Hewlett-Packard, which had to suspend its share repurchase activities during the negotiations related to its proposed acquisition of Compaq, resumed its normal stock repurchase activities. The company was previously authorized to repurchase about $1.8 billion worth of shares.
"We have enormous confidence in the underlying strength of the U.S. economy and the long-term health of the technology sector," said Carly Fiorina, chairman and CEO, in a statement.
Intel, which since 1990 has spend about $24 billion to repurchase approximately 1.5 billion shares, was authorized to increase the number of shares available under the company's ongoing stock repurchase program by 300 million shares.
Red Hat, Research Triangle Park, N.C., was authorized to repurchase up to 10 percent of its outstanding common shares over the next twelve months. "We strongly believe it is the right thing to do, both to support our country and its financial markets, and to show the tremendous confidence we have in the future of Red Hat," said Matthew Szulik, president and CEO of Red Hat, in a statement.
Akamai Technologies, Cambridge, Mass., was authorized to purchase up to $20 million of its common stock over the next six months. "We have confidence in our company and our country," said George H. Conrades, chairman and CEO in a statement.
Ascential Software, a Westboro, Mass.-based developer of information asset management solutions, took advantage of the SEC emergency rule to resume purchases of its stock in the open market under its previous $350 million stock repurchase program. That program had been suspended during the company's quiet period.
On Sunday, Advanced Digital Information Corp. (ADIC), Redmond, Wash., was authorized to repurchase up to five percent of the company's outstanding common stock. Such a move would normally not be allowed because ADIC's recent acquisition of Pathlight Technology was accounted for as a pooling of interests.
Siebel Systems, San Mateo, Calif., on Sunday was authorized by its board of directors to repurchase up to an aggregate of $500 million of its common stock.

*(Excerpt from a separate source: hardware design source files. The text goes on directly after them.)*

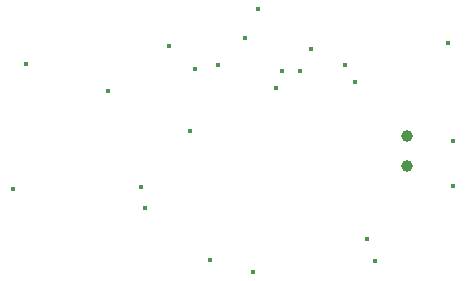
<source format=gbr>
%TF.GenerationSoftware,KiCad,Pcbnew,(5.0.2)-1*%
%TF.CreationDate,2019-02-27T21:34:34+01:00*%
%TF.ProjectId,Osprey_MFS,4f737072-6579-45f4-9d46-532e6b696361,rev?*%
%TF.SameCoordinates,Original*%
%TF.FileFunction,Plated,1,2,PTH,Drill*%
%TF.FilePolarity,Positive*%
%FSLAX46Y46*%
G04 Gerber Fmt 4.6, Leading zero omitted, Abs format (unit mm)*
G04 Created by KiCad (PCBNEW (5.0.2)-1) date 27.02.2019 21:34:34*
%MOMM*%
%LPD*%
G01*
G04 APERTURE LIST*
%TA.AperFunction,ViaDrill*%
%ADD10C,0.400000*%
%TD*%
%TA.AperFunction,ComponentDrill*%
%ADD11C,1.000000*%
%TD*%
G04 APERTURE END LIST*
D10*
X95000000Y-117300000D03*
X96100000Y-106700000D03*
X103000000Y-109000000D03*
X105800000Y-117100000D03*
X106100000Y-118900000D03*
X108200000Y-105200000D03*
X109987500Y-112400000D03*
X110400000Y-107100000D03*
X111600000Y-123300000D03*
X112300000Y-106800000D03*
X114600000Y-104500000D03*
X115300000Y-124300000D03*
X115700000Y-102000000D03*
X117200000Y-108700000D03*
X117700000Y-107300000D03*
X119300000Y-107300000D03*
X120200000Y-105400000D03*
X123100000Y-106800000D03*
X123900000Y-108200000D03*
X124900000Y-121500000D03*
X125600000Y-123400000D03*
X131800000Y-104900000D03*
X132200000Y-113200000D03*
X132200000Y-117000000D03*
D11*
%TO.C,J1*%
X128300000Y-112760000D03*
X128300000Y-115300000D03*
M02*

</source>
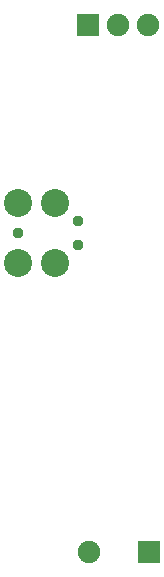
<source format=gbs>
G04 DipTrace 3.3.1.3*
G04 REV0_DieselTach_Filter_MSP.gbs*
%MOIN*%
G04 #@! TF.FileFunction,Soldermask,Bot*
G04 #@! TF.Part,Single*
%ADD41C,0.0374*%
%ADD42C,0.0935*%
%ADD65C,0.074809*%
%ADD67R,0.074809X0.074809*%
%FSLAX26Y26*%
G04*
G70*
G90*
G75*
G01*
G04 BotMask*
%LPD*%
D67*
X987449Y812451D3*
D65*
X787449D3*
D67*
X781199Y2568701D3*
D65*
X881199D3*
X981199D3*
D41*
X548975Y1876200D3*
X748975Y1916200D3*
Y1836200D3*
D42*
X548975Y1976200D3*
Y1776200D3*
X673975D3*
Y1976200D3*
M02*

</source>
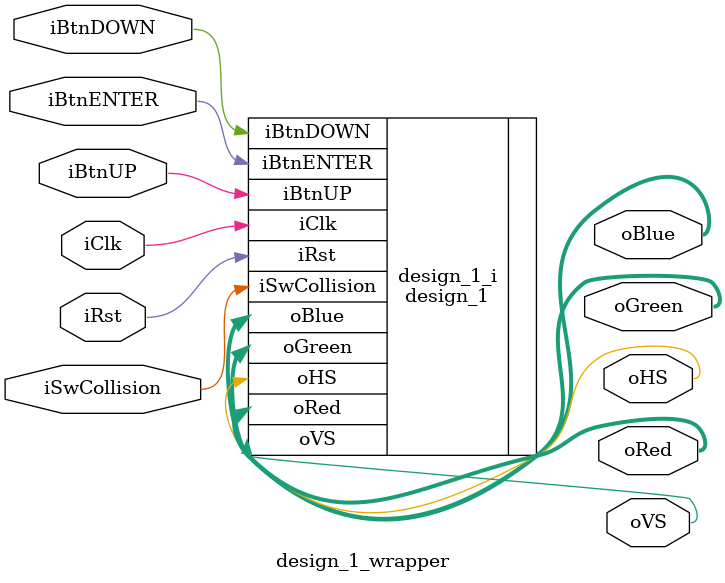
<source format=v>
`timescale 1 ps / 1 ps

module design_1_wrapper
   (iBtnDOWN,
    iBtnENTER,
    iBtnUP,
    iClk,
    iRst,
    iSwCollision,
    oBlue,
    oGreen,
    oHS,
    oRed,
    oVS);
  input iBtnDOWN;
  input iBtnENTER;
  input iBtnUP;
  input iClk;
  input iRst;
  input iSwCollision;
  output [3:0]oBlue;
  output [3:0]oGreen;
  output oHS;
  output [3:0]oRed;
  output oVS;

  wire iBtnDOWN;
  wire iBtnENTER;
  wire iBtnUP;
  wire iClk;
  wire iRst;
  wire iSwCollision;
  wire [3:0]oBlue;
  wire [3:0]oGreen;
  wire oHS;
  wire [3:0]oRed;
  wire oVS;

  design_1 design_1_i
       (.iBtnDOWN(iBtnDOWN),
        .iBtnENTER(iBtnENTER),
        .iBtnUP(iBtnUP),
        .iClk(iClk),
        .iRst(iRst),
        .iSwCollision(iSwCollision),
        .oBlue(oBlue),
        .oGreen(oGreen),
        .oHS(oHS),
        .oRed(oRed),
        .oVS(oVS));
endmodule

</source>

Vignette said it plans to repurchase up to $50 million of its common stock.
SilverStream Software, the Billerica, Mass.-based developer of software development services, was authorized on Sunday to repurchase up to $10 million of its common stock over one year.
Last Thursday, Cisco Systems was authorized to purchase up to $3 billion of its outstanding stock over the next two years. "We have tremendous confidence in the financial systems of our country, in our industry and in our market-leading position both today and into the future," said John Chambers, president and CEO in a statement.